* **Texte fourni**
Selon lui, après la manifestation réussie du 5 juin 2020 organisée par la Cmas, le Fsd et Espoir Mali (Emk), il apparait nécessaire de réfléchir sur les modalités de sortie de crise. Et de poursuivre que l’erreur à ne pas commettre, c’est de stabiliser le système et procéder à la redistribution des cartes parce que la formule du partage du pouvoir politique est une mesure à court terme qui, au mieux, calmera les appétits politiques des formations politiques. Et cette méthode a été implémentée après le départ de Soumeylou Boubèye Maïga, à travers la signature de l’accord politique de gouvernance. “Aujourd’hui, force est de reconnaitre qu’il a atteint ses limites. Alors, doit-on reproduire le même schéma ? Je pense que non”, a-t-il répondu.
A ses dires, à la veille de la marche du 5 juin dernier, dans un communiqué, l’Untm, a affirmé ceci : “Aujourd’hui s’il y a nettoyage à faire, il s’agira de toute la classe politique, toute la vie associative, syndicale aussi, toute la vie religieuse, l’école, la santé, la culture pour une résurrection encore possible”.
De sa lecture, l’heure n’est pas au dépeçage du Mali par le partage du pouvoir politique. “Le partage du pouvoir politique est la plaie de notre démocratie, il prive les élections de sens. Cette pratique intervient toujours à la suite d’élections truquées, la musique est connue : truquage des élections, partage du pouvoir”, a-t-il indiqué.
A le croire, ce schéma bouche totalement l’horizon et cristallise l’impossibilité pour certains hommes politiques de ne jamais accéder au pouvoir, la méthode ferme également toute possibilité pour une personnalité indépendante, jeune ou femme d’accéder au pouvoir par la seule voie des urnes. “Macron a accédé au pouvoir parce que le processus électoral est transparent“, rappelle l’Avocat. Et de poursuivre que la crise actuelle est en grande partie une crise de la dévolution du pouvoir. “Alors que faire ? Traiter les conséquences ou s’attaquer à la cause causale ?”, s’interroge-t-il.
Ainsi, il s’est dit persuadé qu’il est temps de s’attaquer aux graves défaillances de la gouvernance, d’où résulte l’effondrement de l’Etat. “Il ne s’agit pas seulement de la gestion désastreuse des finances publiques, mais, bien plus profond encore, du fait qu’une apparente démocratie prive les institutions de toute légitimité dans l’opinion”, a-t-il précisé.
Les quatre propositions
A la question comment le faire ? l’Avocat propose, entre autres, l’élaboration d’un programme commun de gestion du pays sur la période de 2020 à 2023 ; la création d’un cadre de concertation des partis politiques et des forces vives en vue de l’identification et de l’élaboration des réformes institutionnelles ; la formation d’un bon gouvernement, gouvernement de technocrates ; le maintien de l’Assemblée nationale et de la Cour constitutionnelle.

* **Données fournies**
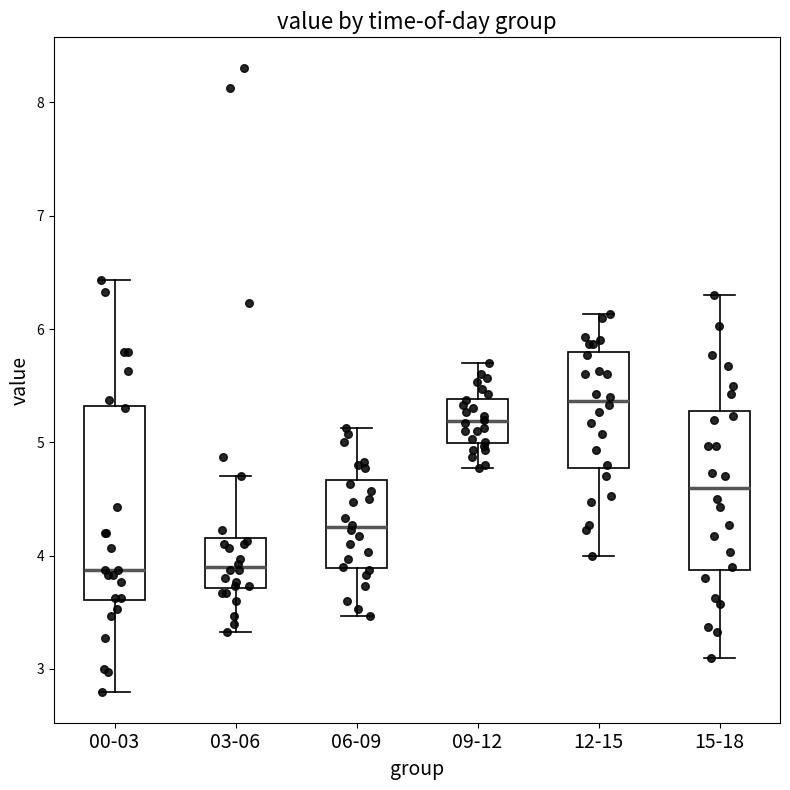

Comparing the boxes themselves (not the whiskers), which one is the tallest?

00-03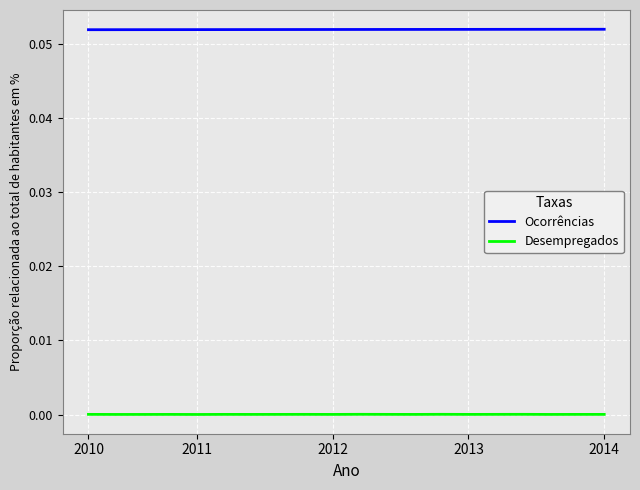

List the series in order of their overall mean, highest first.

Ocorrências, Desempregados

* **Complétez ce qui suit**
#1 Transcrivez sans rien modifier le passage du texte sur la crise politique malienne qui commence par « Ainsi, il s’est » et se poursuit jusqu'à « la Cour constitutionnelle. ».
#2 Répondez brièvement d'après le texte sur la crise politique malienne :
(a) Quelles organisations ont organisé la manifestation du 5 juin 2020 ?
(b) Quelle période doit couvrir le programme commun de gestion du pays proposé par l'Avocat ?
(c) Selon l'Avocat, pour quelle raison Macron a-t-il accédé au pouvoir ?
Les lignes proviennent d'une autre source que le texte.

* **Corrigé des exercices**
#1
Ainsi, il s’est dit persuadé qu’il est temps de s’attaquer aux graves défaillances de la gouvernance, d’où résulte l’effondrement de l’Etat. “Il ne s’agit pas seulement de la gestion désastreuse des finances publiques, mais, bien plus profond encore, du fait qu’une apparente démocratie prive les institutions de toute légitimité dans l’opinion”, a-t-il précisé.
Les quatre propositions
A la question comment le faire ? l’Avocat propose, entre autres, l’élaboration d’un programme commun de gestion du pays sur la période de 2020 à 2023 ; la création d’un cadre de concertation des partis politiques et des forces vives en vue de l’identification et de l’élaboration des réformes institutionnelles ; la formation d’un bon gouvernement, gouvernement de technocrates ; le maintien de l’Assemblée nationale et de la Cour constitutionnelle.

#2
(a) La Cmas, le Fsd et Espoir Mali (Emk).
(b) La période de 2020 à 2023.
(c) Parce que le processus électoral est transparent.